§ PARTS OF THE EXERCISE:
A – Reproduce the stretch of the temporal-gradient policy demo from "import plume_nav_sim" through "start_location = (16, 16)" word for word.
B – Answer these questions from the temporal-gradient policy demo:
(i) Which policy is described as epsilon-greedy stochastic?
(ii) What grid size does the environment use?
(iii) What value is given for the action type?

# Temporal-Gradient Policy Demo (Deterministic vs Stochastic)

This notebook demonstrates using Policy abstractions for an oriented agent that follows a temporal gradient of odor concentration. Choose between:
- TemporalDerivativeDeterministicPolicy
- TemporalDerivativePolicy (epsilon-greedy stochastic)


In [None]:
import os

os.environ.pop("MPLBACKEND", None)
%matplotlib inline
import numpy as np
import matplotlib.pyplot as plt

import plume_nav_sim
from plume_nav_sim.policies import (
    TemporalDerivativeDeterministicPolicy,
    TemporalDerivativePolicy,
)

In [None]:
# Configure environment
grid_size = (64, 64)
source_location = (48, 48)
start_location = (16, 16)
goal_radius = 1.0
max_steps = 500
seed = 123

env = plume_nav_sim.make_env(
    grid_size=grid_size,
    source_location=source_location,
    start_location=start_location,
    goal_radius=goal_radius,
    max_steps=max_steps,
    plume_sigma=20.0,
    action_type="oriented",
    observation_type="concentration",
    reward_type="step_penalty",
    render_mode=None,
)

core_env = getattr(env, "_core_env", None)
field_array = getattr(
    getattr(core_env, "_concentration_field", None), "field_array", None
)
assert field_array is not None, "Could not access plume field for visualization"

§ INPUT DATA:
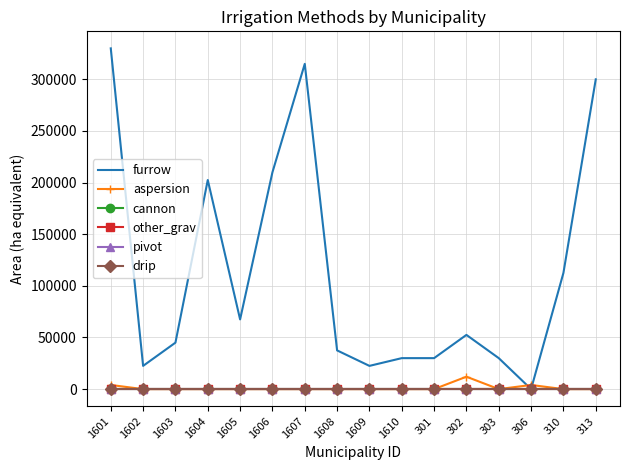

True or false: aspersion and other_grav intersect in this chart.

False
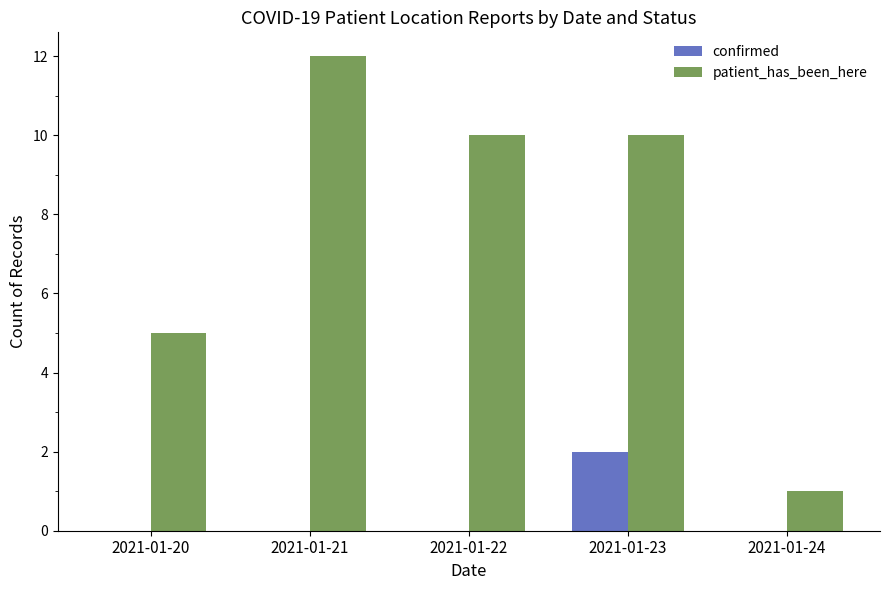

What is the total value across all series at 2021-01-20?

5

§ REPLIES:
A –
import plume_nav_sim
from plume_nav_sim.policies import (
    TemporalDerivativeDeterministicPolicy,
    TemporalDerivativePolicy,
)

In [None]:
# Configure environment
grid_size = (64, 64)
source_location = (48, 48)
start_location = (16, 16)

B –
(i) TemporalDerivativePolicy
(ii) (64, 64)
(iii) "oriented"